- **Work instructions**
Would you output the listing exactly, with every image omitted?

- **Source material**
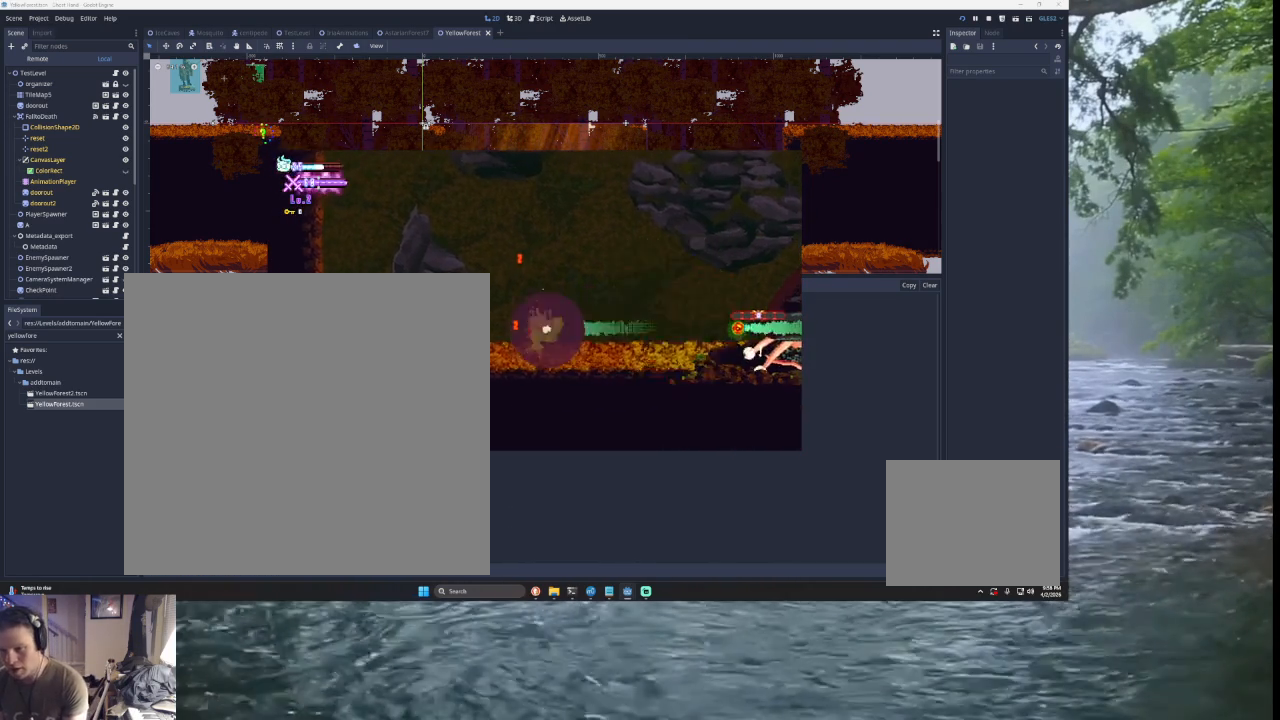
{"buttons": [], "left_stick": "right", "right_stick": "center", "events": [[67, "R2", "up"], [167, "left_stick", "right"]]}
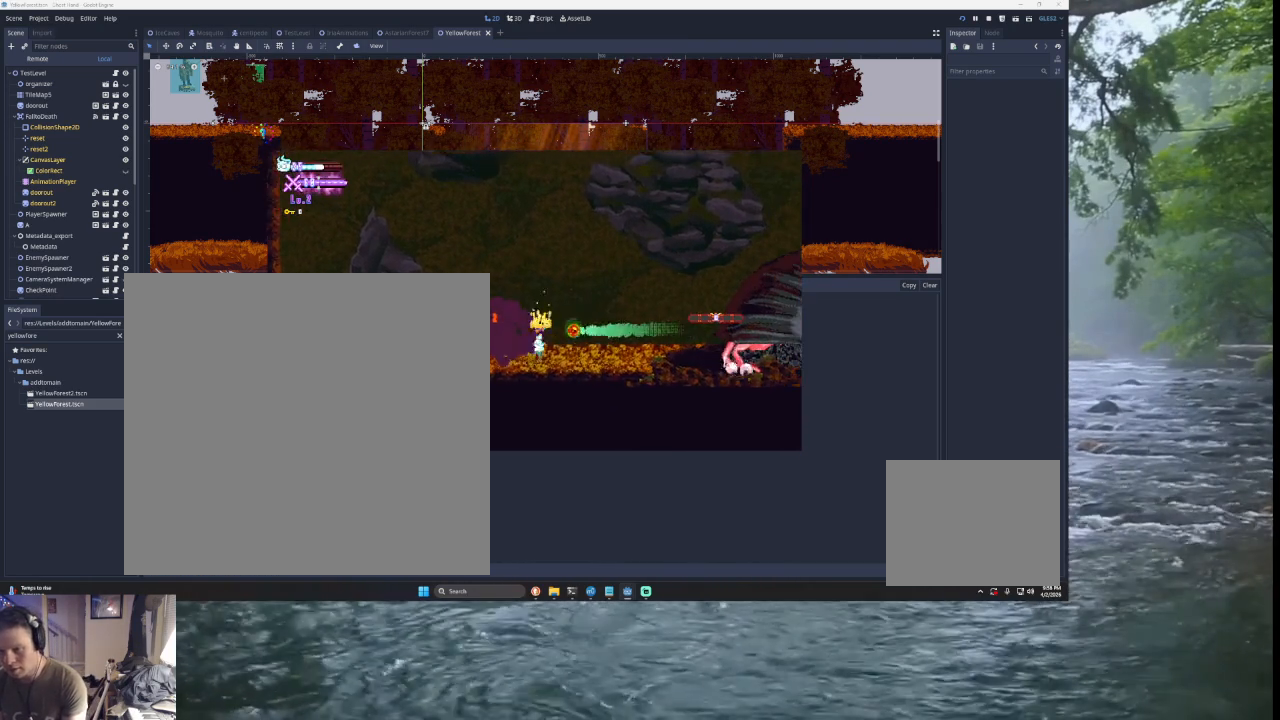
{"buttons": [], "left_stick": "left", "right_stick": "center", "events": [[33, "R2", "down"], [33, "left_stick", "center"], [133, "R2", "up"], [467, "left_stick", "left"]]}
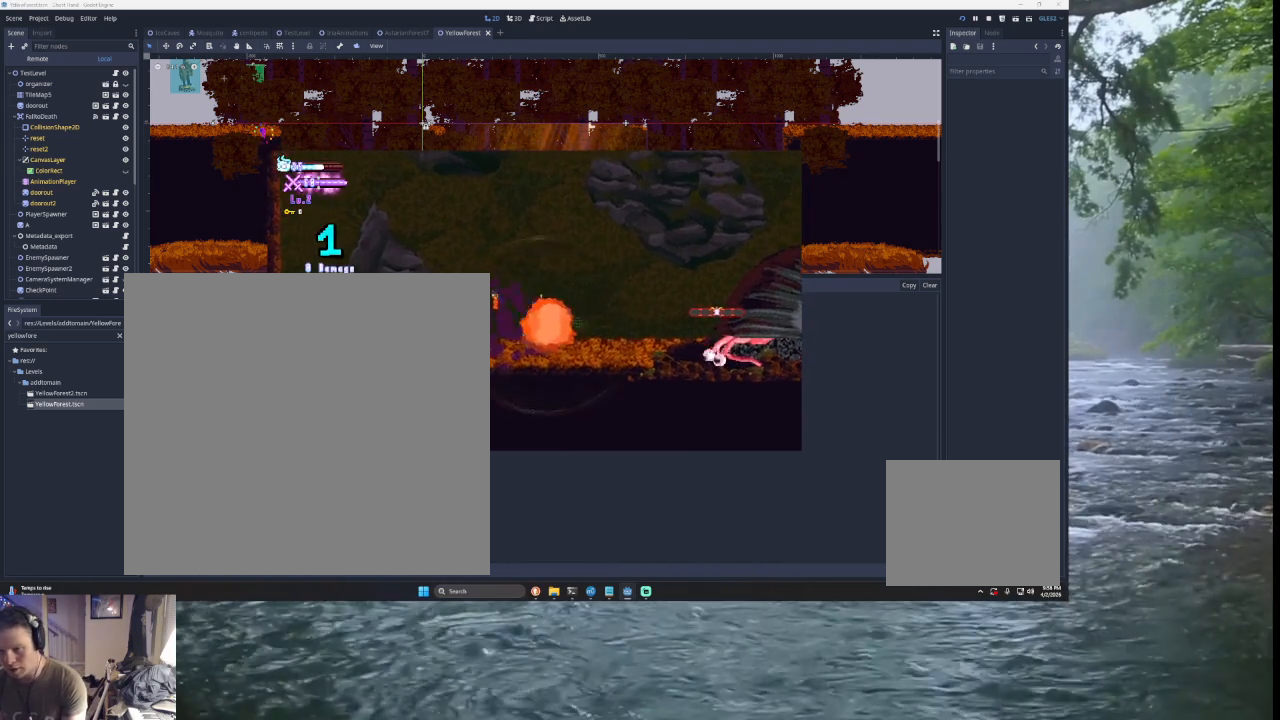
{"buttons": [], "left_stick": "right", "right_stick": "center", "events": [[200, "left_stick", "right"]]}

- **Answer space**
{"buttons": [], "left_stick": "right", "right_stick": "center", "events": [[67, "R2", "up"], [167, "left_stick", "right"]]}
{"buttons": [], "left_stick": "left", "right_stick": "center", "events": [[33, "R2", "down"], [33, "left_stick", "center"], [133, "R2", "up"], [467, "left_stick", "left"]]}
{"buttons": [], "left_stick": "right", "right_stick": "center", "events": [[200, "left_stick", "right"]]}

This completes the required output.